Given material -
-------
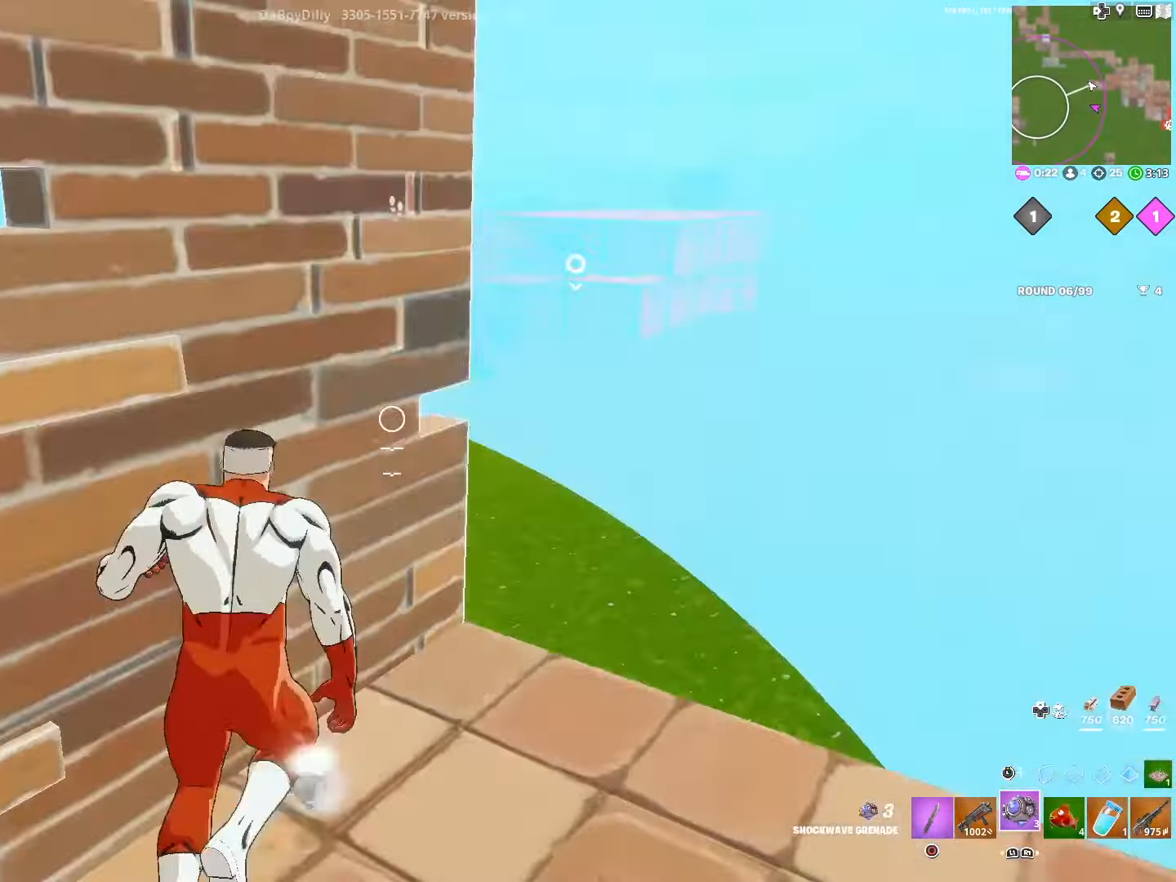
{"buttons": ["L1"], "left_stick": "down-left", "right_stick": "center", "events": [[17, "R3", "down"], [67, "left_stick", "up-left"], [100, "R3", "up"], [184, "right_stick", "center"], [367, "left_stick", "left"], [434, "L1", "down"], [467, "left_stick", "down-left"]]}
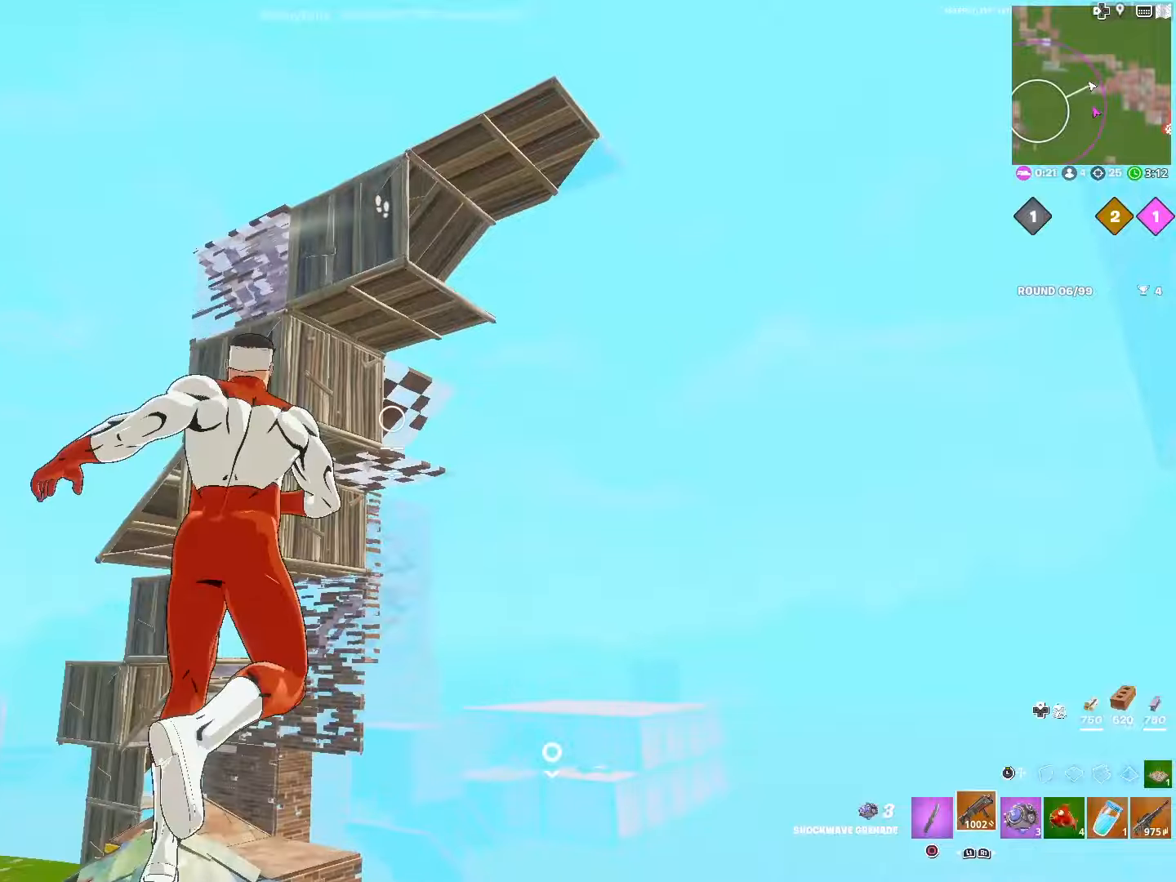
{"buttons": [], "left_stick": "left", "right_stick": "down", "events": [[50, "L1", "up"], [117, "left_stick", "center"], [300, "left_stick", "down-left"], [350, "left_stick", "left"], [467, "right_stick", "down"]]}
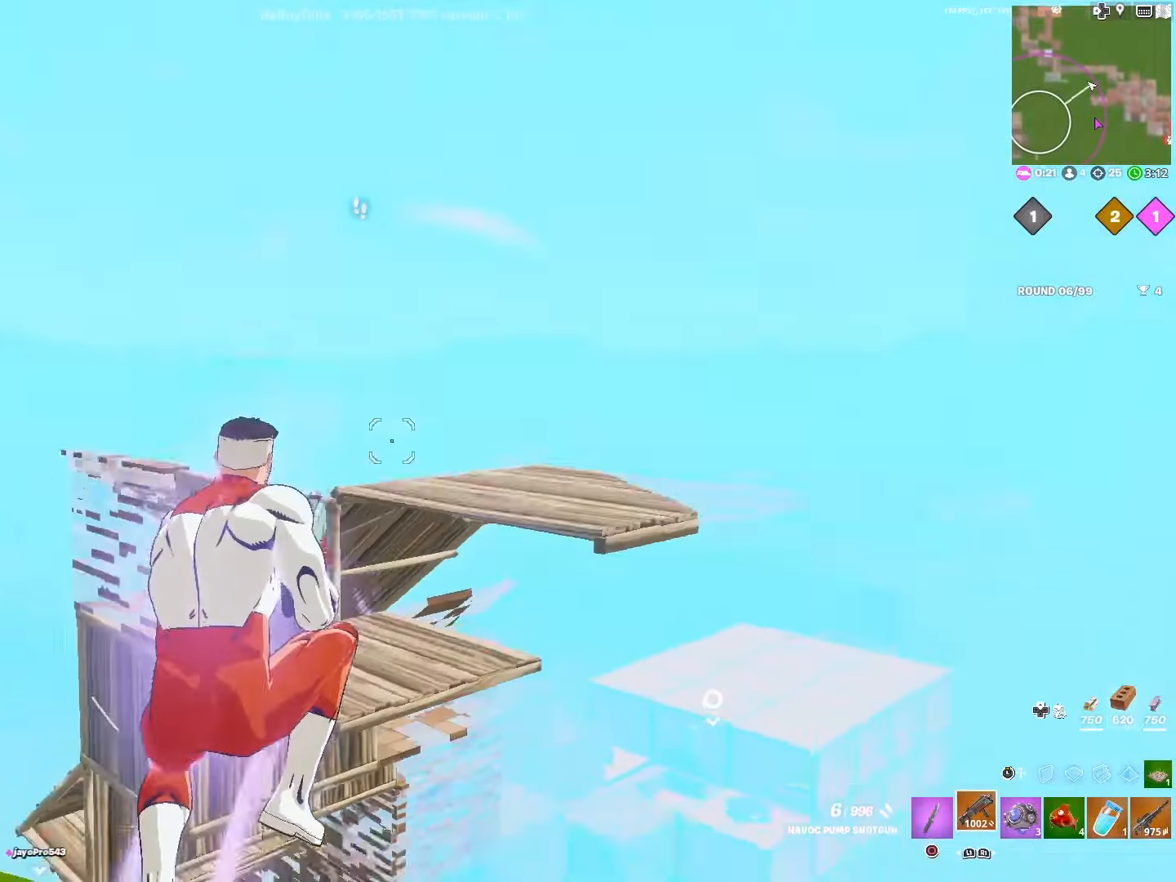
{"buttons": [], "left_stick": "left", "right_stick": "center", "events": [[17, "right_stick", "down-left"], [200, "right_stick", "center"]]}
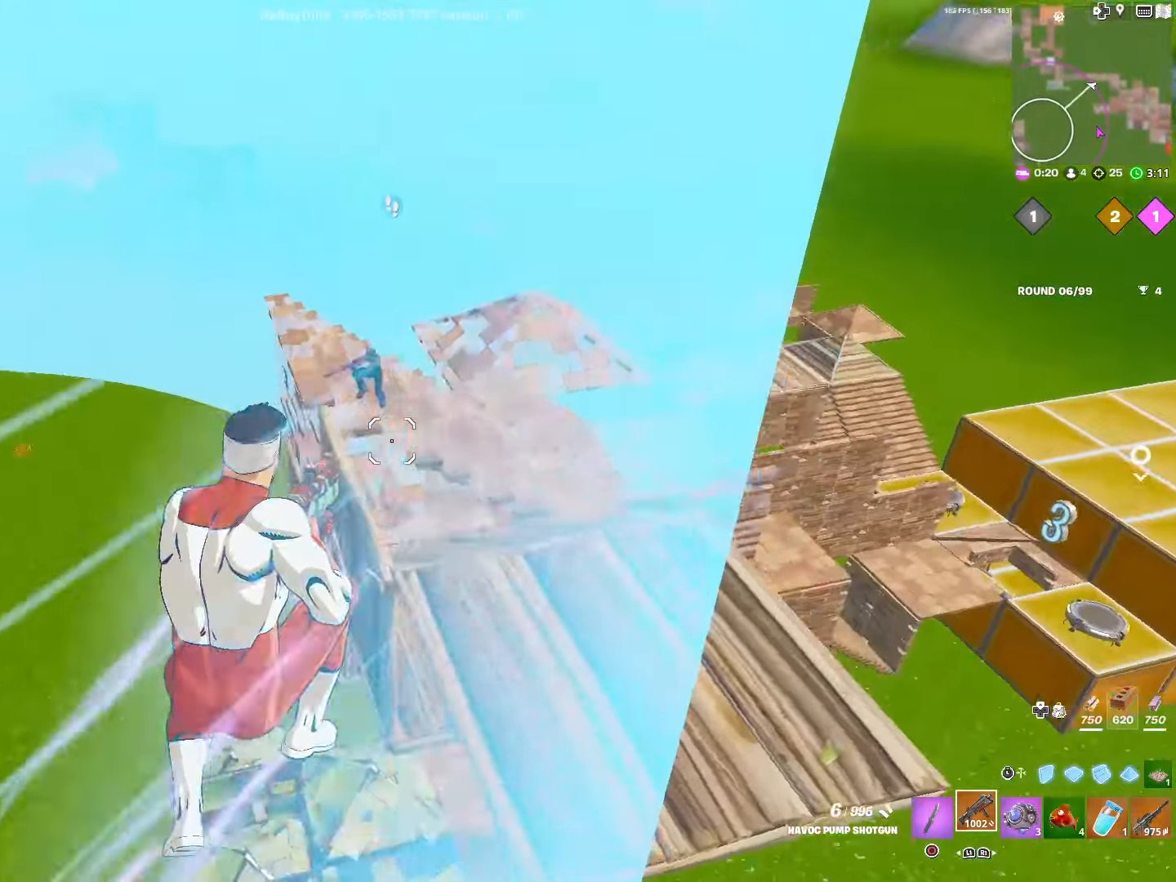
{"buttons": ["L1"], "left_stick": "up", "right_stick": "center", "events": [[17, "right_stick", "left"], [117, "right_stick", "center"], [234, "R2", "down"], [284, "left_stick", "up-left"], [284, "right_stick", "down-left"], [317, "L3", "down"], [350, "R2", "up"], [434, "left_stick", "up"], [434, "right_stick", "center"], [450, "L3", "up"], [467, "L1", "down"]]}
-------
Requirement -
Pictures are to be left out; all other data must be returned exactly.

Written solution -
{"buttons": ["L1"], "left_stick": "down-left", "right_stick": "center", "events": [[17, "R3", "down"], [67, "left_stick", "up-left"], [100, "R3", "up"], [184, "right_stick", "center"], [367, "left_stick", "left"], [434, "L1", "down"], [467, "left_stick", "down-left"]]}
{"buttons": [], "left_stick": "left", "right_stick": "down", "events": [[50, "L1", "up"], [117, "left_stick", "center"], [300, "left_stick", "down-left"], [350, "left_stick", "left"], [467, "right_stick", "down"]]}
{"buttons": [], "left_stick": "left", "right_stick": "center", "events": [[17, "right_stick", "down-left"], [200, "right_stick", "center"]]}
{"buttons": ["L1"], "left_stick": "up", "right_stick": "center", "events": [[17, "right_stick", "left"], [117, "right_stick", "center"], [234, "R2", "down"], [284, "left_stick", "up-left"], [284, "right_stick", "down-left"], [317, "L3", "down"], [350, "R2", "up"], [434, "left_stick", "up"], [434, "right_stick", "center"], [450, "L3", "up"], [467, "L1", "down"]]}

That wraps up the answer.